▶ Texte de la page:
◇ ◇ ◇ ◇ ◇ ◇ ◇
L’approche pragmatique de l’Algérie à l’égard du conflit ukrainien souligne son engagement à maintenir une politique étrangère indépendante, exempte d’alliances avec quelque puissance que ce soit. En équilibrant ses relations avec la Russie et ses partenaires européens, l’Algérie a réussi à naviguer dans un paysage géopolitique complexe. Cette approche est conforme à sa politique de non-alignement de longue date, qui lui a permis de s’engager avec de multiples puissances mondiales sans être liée à un seul bloc. L’offre de médiation entre la Russie et l’Ukraine témoigne de la volonté de l’Algérie de jouer un rôle constructif dans la diplomatie internationale, malgré les défis et les critiques auxquels elle est confrontée.
◇ ◇ ◇ ◇ ◇ ◇ ◇
▶ Consigne 1: Traduisez en anglais cette phrase du texte sur la politique étrangère de l'Algérie : « En équilibrant ses relations avec la Russie et ses partenaires européens, l’Algérie a réussi à naviguer dans un paysage géopolitique complexe. »
Le texte et le listing n'ont aucun rapport l'un avec l'autre.

▶ Données fournies:
◇ ◇ ◇ ◇ ◇ ◇ ◇
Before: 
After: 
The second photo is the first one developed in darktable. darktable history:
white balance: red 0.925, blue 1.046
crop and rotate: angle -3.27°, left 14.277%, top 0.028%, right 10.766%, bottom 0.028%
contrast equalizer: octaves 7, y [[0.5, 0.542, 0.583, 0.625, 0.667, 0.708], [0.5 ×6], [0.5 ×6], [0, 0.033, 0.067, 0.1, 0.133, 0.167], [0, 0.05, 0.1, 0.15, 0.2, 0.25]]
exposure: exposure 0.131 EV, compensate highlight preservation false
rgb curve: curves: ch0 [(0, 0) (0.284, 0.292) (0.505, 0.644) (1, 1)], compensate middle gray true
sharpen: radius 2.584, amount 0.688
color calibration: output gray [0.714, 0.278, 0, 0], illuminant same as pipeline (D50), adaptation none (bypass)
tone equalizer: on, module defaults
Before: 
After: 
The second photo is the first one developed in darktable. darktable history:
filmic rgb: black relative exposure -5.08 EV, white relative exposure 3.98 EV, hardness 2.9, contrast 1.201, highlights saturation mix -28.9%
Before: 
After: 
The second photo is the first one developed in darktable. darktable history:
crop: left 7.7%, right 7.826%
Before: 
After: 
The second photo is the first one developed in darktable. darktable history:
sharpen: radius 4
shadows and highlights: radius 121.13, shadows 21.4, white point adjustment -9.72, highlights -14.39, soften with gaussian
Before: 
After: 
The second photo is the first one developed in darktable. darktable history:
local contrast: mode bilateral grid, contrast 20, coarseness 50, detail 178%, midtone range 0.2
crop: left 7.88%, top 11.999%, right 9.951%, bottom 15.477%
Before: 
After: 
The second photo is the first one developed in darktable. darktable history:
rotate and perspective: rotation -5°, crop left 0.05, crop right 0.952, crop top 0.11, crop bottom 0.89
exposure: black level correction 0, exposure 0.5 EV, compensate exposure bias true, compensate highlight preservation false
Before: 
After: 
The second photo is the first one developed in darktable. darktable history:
◇ ◇ ◇ ◇ ◇ ◇ ◇
▶ Consigne 2: Exprimez, s'il vous plaît, sous forme de tableau Markdown les lignes du listing, de la première jusqu'à celle qui contient « exposure: exposure 0.131 », incluse, avec les colonnes « N° » et « Ligne », en omettant les lignes vides.

▶ Réponse attendue 1: By balancing its relations with Russia and its European partners, Algeria has managed to navigate a complex geopolitical landscape.

▶ Réponse attendue 2:
| N° | Ligne |
|---|---|
| 1 | Before:  |
| 2 | After:  |
| 3 | The second photo is the first one developed in darktable. darktable history: |
| 4 | white balance: red 0.925, blue 1.046 |
| 5 | crop and rotate: angle -3.27°, left 14.277%, top 0.028%, right 10.766%, bottom 0.028% |
| 6 | contrast equalizer: octaves 7, y [[0.5, 0.542, 0.583, 0.625, 0.667, 0.708], [0.5 ×6], [0.5 ×6], [0, 0.033, 0.067, 0.1, 0.133, 0.167], [0, 0.05, 0.1, 0.15, 0.2, 0.25]] |
| 7 | exposure: exposure 0.131 EV, compensate highlight preservation false |